Department of Medicine, Division of Cardiology, University of Minnesota, Minneapolis, MN, USA.
Department of Medicine, University of Minnesota, Minneapolis, MN, USA.
ESC Heart Fail. 2022 Oct;9(5):3496-3504. doi: 10.1002/ehf2.14099. Epub 2022 Jul 26.
Cardiopulmonary stress test (CPX) is routinely performed when evaluating patient candidacy for left ventricular assist device (LVAD) implantation. The predictive value of hypotensive systolic blood pressure (SBP) response during CPX on clinical outcomes is unknown. This study aims to determine the effect of hypotensive SBP response during to clinical outcomes among patients who underwent LVAD implantation.

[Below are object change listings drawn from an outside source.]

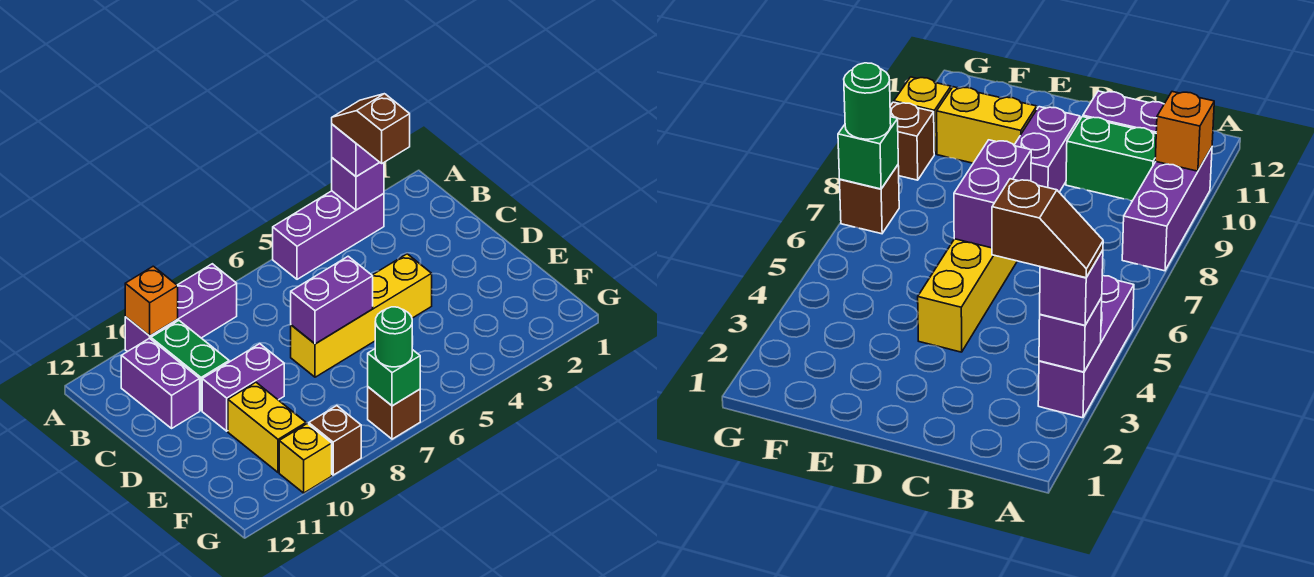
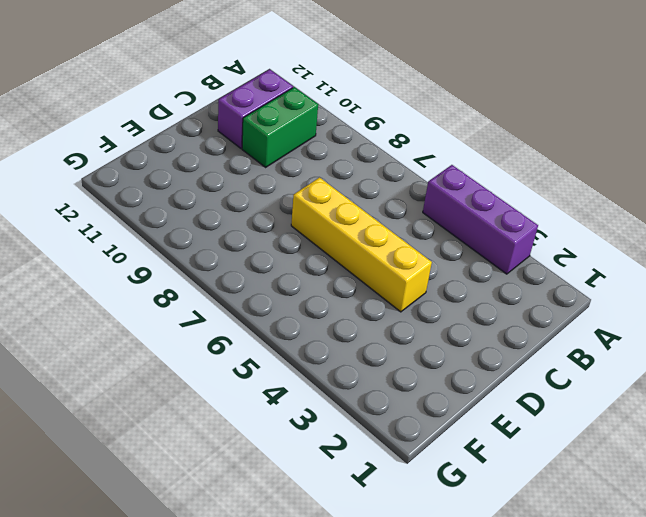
none -> purple brick A8:A10 level 1
none -> purple brick D9:D10 level 1
none -> yellow brick E10:F10 level 1

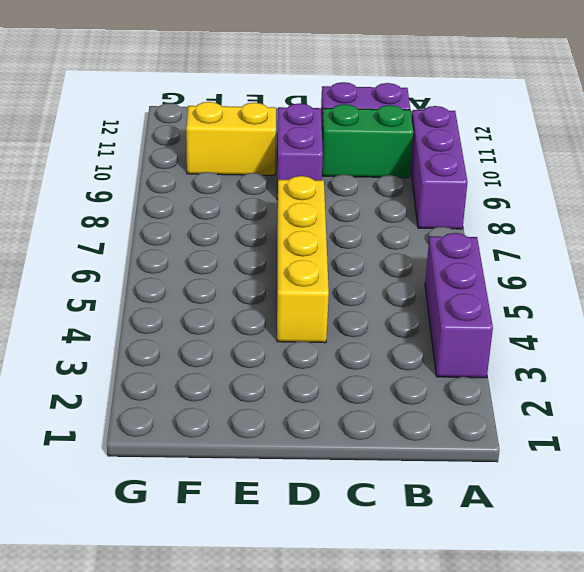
none -> brown brick G7 level 1
none -> brown brick G9 level 1
none -> yellow brick G10 level 1

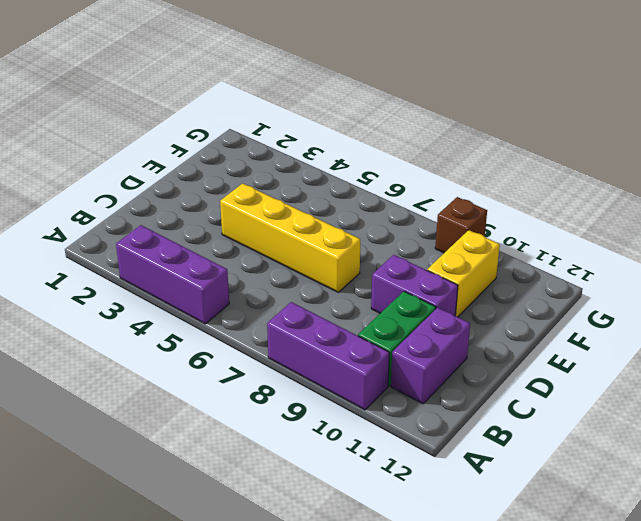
none -> brown brick G7 level 1
none -> yellow brick G10 level 1
none -> purple brick A3 level 2

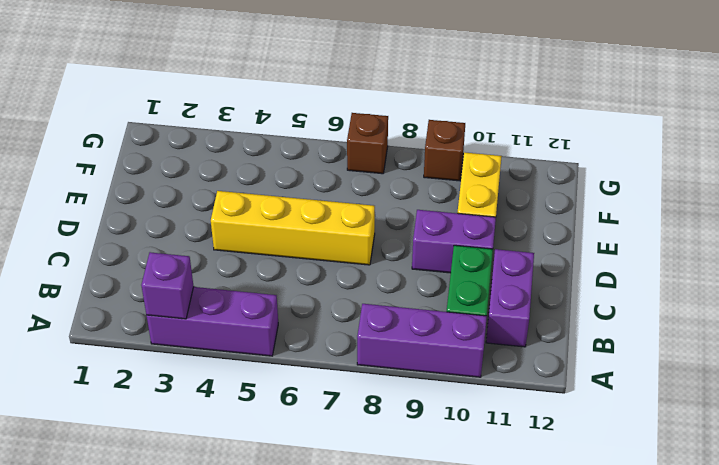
none -> yellow brick G10 level 1
none -> orange brick A10 level 2
none -> purple brick D6:D7 level 2

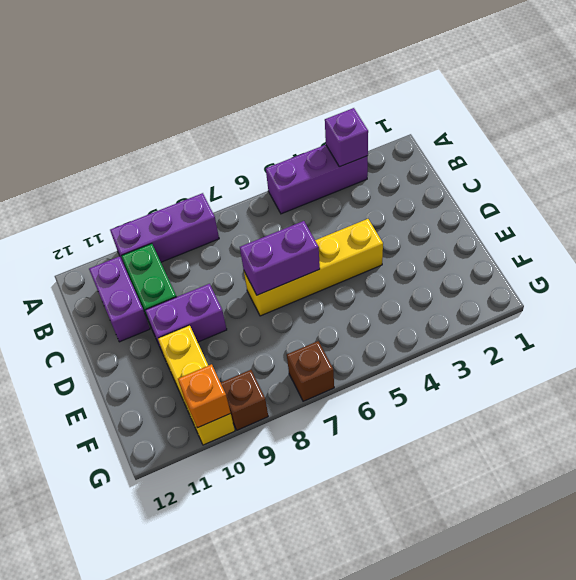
orange brick G10 level 2 -> orange brick A10 level 2
none -> green brick G7 level 2
none -> purple brick A3 level 3
none -> green round brick G7 level 3

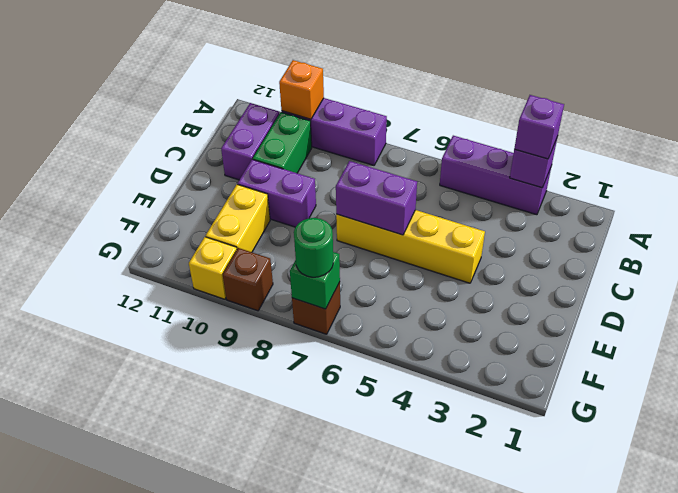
none -> brown slope A3:B3 level 4 top B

This was a retrospective single center study enrolling consecutive patients implanted with a continuous flow LVAD between 2011 and 2022. Hypotensive SBP response was defined as peak exercise SBP below the resting value. Multivariable Cox-regression analysis was performed to evaluate the relationship between hypotensive SBP response and all-cause mortality within 30 and 90 days of LVAD implantation. A subgroup analysis was performed for patients implanted with a HeartMate III (HM III) device. Four hundred thirty-two patients underwent LVAD implantation during the pre-defined period and 156 with INTERMACS profiles 3-6 met our inclusion criteria. The median age was 63 years (IQR 54-69), and 52% had ischaemic cardiomyopathy. Hypotensive SBP response was present in 35% of patients and was associated with increased 90 day all-cause mortality (unadjusted HR 9.16, 95% CI 1.98-42; P = 0.0046). Hazard ratio remained significant after adjusting for age, INTERMACS profile, serum creatinine, and total bilirubin. Findings were similar in the HM III subgroup.
Hypotensive SBP response on pre-LVAD CPX is associated with increased perioperative and 90 day mortality after LVAD implantation. Additional studies are needed to determine the mechanism of increased mortality observed.
在评估患者左心室辅助装置 (LVAD) 植入候选资格时,通常会进行心肺压力测试 (CPX)。CPX 期间低血压收缩压 (SBP) 反应对临床结局的预测价值尚不清楚。本研究旨在确定 LVAD 植入患者 CPX 期间低血压 SBP 反应对临床结局的影响。
这是一项回顾性单中心研究,纳入了 2011 年至 2022 年间连续植入连续血流 LVAD 的患者。低血压 SBP 反应定义为峰值运动 SBP 低于静息值。多变量 Cox 回归分析用于评估 CPX 期间低血压 SBP 反应与 LVAD 植入后 30 天和 90 天内全因死亡率之间的关系。对植入 HeartMate III (HM III) 装置的患者进行了亚组分析。在规定的时间段内,432 名患者接受了 LVAD 植入,其中 156 名患者符合 INTERMACS 分级 3-6 标准,符合我们的纳入标准。患者的中位年龄为 63 岁(IQR 54-69),52%有缺血性心肌病。低血压 SBP 反应在 35%的患者中存在,与 90 天全因死亡率增加相关(未调整的 HR 9.16,95%CI 1.98-42;P=0.0046)。调整年龄、INTERMACS 分级、血清肌酐和总胆红素后,危险比仍然显著。在 HM III 亚组中也有相似的发现。
LVAD 前 CPX 时的低血压 SBP 反应与 LVAD 植入后围手术期和 90 天死亡率增加相关。需要进一步研究确定观察到的死亡率增加的机制。